Born in Toronto, Matthew was on the autism spectrum, suffered from Tourette syndrome, and struggled with depression. He eventually enrolled at the University of Michigan, where he studied cultural anthropology. After graduation, he took on several desk jobs. But there was something stirring within the young man. This creative energy finally burst like a Roman candle in 2013, when the then 29-year-old first began seriously experimenting with painting. “Honestly, we didn’t notice the creativity of his mind until he first started painting,” says his mother, Monita (Cheng) Wong. “But after he began down this path, I would always discover something new each time I’d look at his work, as if the painting would take on a new meaning with each viewing. That’s when I first began to notice he had an extremely talented mind.” His mother wasn’t the only one. Soon after he began painting, the art world quickly took notice as well.
Two years later, in 2015, Wong had his first of several breakthroughs: The Hong Kong Visual Arts Centre arranged a solo exhibition of his work. While the modestly sized show was a significant mark in his young career, it was more of a launching point for his paintings to be shared and studied throughout the Internet. It was on art forums and through Facebook channels that his name began to take root. By 2018, Matthew was gaining significant steam, which manifested itself with a solo show at the Karma Gallery. The critics were smitten. (One reviewer said, “He synthesizes stylized representations, bright colors, and mystical themes to create rich, evocative scenes.”) His name was suddenly being compared to giants of yore: Henri Matisse, Vincent van Gogh, and Georges Seurat (the latter two also died in their 30s). Indeed, Wong was creating consequential art, accomplishing what all great modern art must: bowing to the past while also providing a path for a different future.

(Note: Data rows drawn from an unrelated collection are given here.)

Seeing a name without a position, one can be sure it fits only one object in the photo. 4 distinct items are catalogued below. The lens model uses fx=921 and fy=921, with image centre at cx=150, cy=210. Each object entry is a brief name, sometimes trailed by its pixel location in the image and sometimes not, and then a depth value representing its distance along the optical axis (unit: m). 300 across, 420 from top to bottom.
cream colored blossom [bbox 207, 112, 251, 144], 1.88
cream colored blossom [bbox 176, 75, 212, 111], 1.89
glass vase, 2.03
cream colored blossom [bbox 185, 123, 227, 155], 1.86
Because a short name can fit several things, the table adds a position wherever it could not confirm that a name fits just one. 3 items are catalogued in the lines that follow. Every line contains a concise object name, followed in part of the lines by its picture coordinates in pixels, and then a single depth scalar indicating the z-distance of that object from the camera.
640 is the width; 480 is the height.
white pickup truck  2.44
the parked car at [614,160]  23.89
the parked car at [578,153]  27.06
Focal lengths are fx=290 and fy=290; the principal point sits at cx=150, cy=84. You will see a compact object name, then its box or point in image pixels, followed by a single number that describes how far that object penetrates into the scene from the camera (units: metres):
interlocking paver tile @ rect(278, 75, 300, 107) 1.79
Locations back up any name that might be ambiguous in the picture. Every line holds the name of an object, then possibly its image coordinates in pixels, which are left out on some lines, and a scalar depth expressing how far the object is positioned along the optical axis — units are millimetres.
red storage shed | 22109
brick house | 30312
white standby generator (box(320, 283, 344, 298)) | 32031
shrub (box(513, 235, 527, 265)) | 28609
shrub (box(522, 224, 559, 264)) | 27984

The forthcoming show Blue, which begins tonight, is a collection of nearly 30 paintings that have never been seen by the public. Wong spent the last year of his life working on the pieces that make up the exhibition. “Much of the show consists of sights Matthew witnessed on walks while traveling through Sicily with his mother during the fall of 2018 and winter of 2019,” a gallery representative told AD. The name of the show comes from a place of nostalgia, a fluidity in identity. “Matthew wanted to present the blueness of blue in this show,” said the gallery representative. Viewers will quickly see why Wong has been compared to Van Gogh and Seurat. His mastery of pointillism, his granulation of atmosphere, is unrivaled by many of his contemporaries. There’s real movement in his quick, deft strokes, yet he also has such command over his form. He forces us to take, to be absorbed by the room or landscape he’s created. There’s a delicate, if not classical showmanship to his work—a shadowy combination of curving and straight-edged forms that has the softness of a soprano’s voice.
Blue consists of an impressive tonal range of works, from quiet country life inside a kitchen to a nighttime landscape under a starlit sky (one of the paintings is even titled Starry Night). By implementing velvety blues, gossamer paint strokes, and methodical crosshatchings, his work creates real personality, both intimate and abyssal.

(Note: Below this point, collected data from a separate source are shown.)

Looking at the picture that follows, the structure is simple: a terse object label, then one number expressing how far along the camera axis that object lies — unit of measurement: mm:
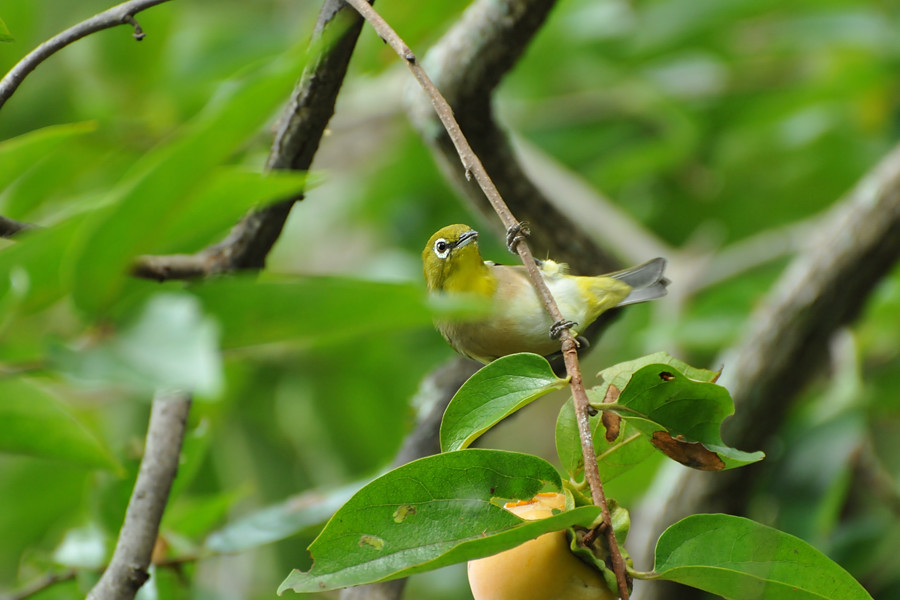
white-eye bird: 6105
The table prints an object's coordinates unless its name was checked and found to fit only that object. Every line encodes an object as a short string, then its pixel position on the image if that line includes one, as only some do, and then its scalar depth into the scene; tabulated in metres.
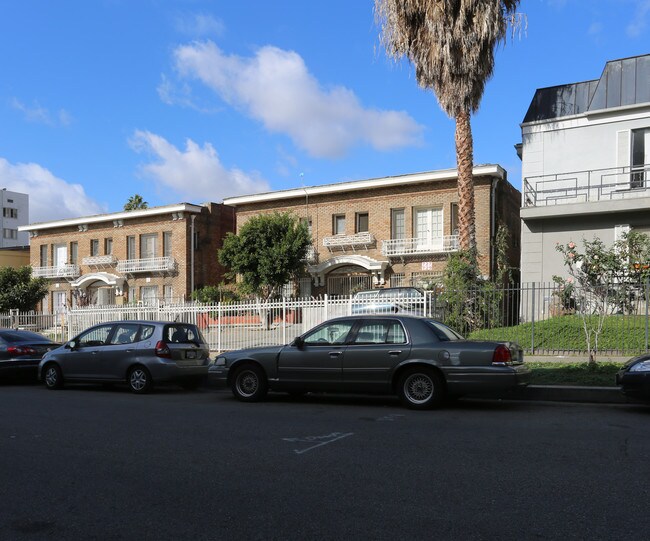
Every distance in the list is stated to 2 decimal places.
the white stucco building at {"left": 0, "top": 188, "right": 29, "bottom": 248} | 85.00
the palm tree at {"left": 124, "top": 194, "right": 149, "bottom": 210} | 48.84
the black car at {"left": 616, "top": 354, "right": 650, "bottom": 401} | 8.74
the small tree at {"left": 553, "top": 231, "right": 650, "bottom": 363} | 16.03
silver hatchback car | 12.21
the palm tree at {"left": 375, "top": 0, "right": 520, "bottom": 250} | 17.89
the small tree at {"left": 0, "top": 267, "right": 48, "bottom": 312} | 29.98
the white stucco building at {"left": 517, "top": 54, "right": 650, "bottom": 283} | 19.17
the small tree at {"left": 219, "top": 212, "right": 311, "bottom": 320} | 27.73
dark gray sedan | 9.17
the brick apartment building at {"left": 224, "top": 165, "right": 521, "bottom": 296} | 26.06
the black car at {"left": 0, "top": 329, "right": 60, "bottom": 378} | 14.16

During the summer of 1882, two years after Vincent van Gogh began his short and wildly prolific venture into painting, he wrote a letter to his younger brother, Theo. In it the Dutch painter explained what he hoped his art would do for others. “I want to reach the point where people say of my work, ‘That man feels deeply, that man feels subtly’.” It takes but one walk through Wong’s forthcoming exhibition to come to the same conclusion about his vision. Blue will be at Karma Gallery (188 East Second Street, New York, NY 10009), November 8–December 22, 2019. According to the gallery, “Every detail of Blue was conceived of by Wong and proceeds according to his wishes.”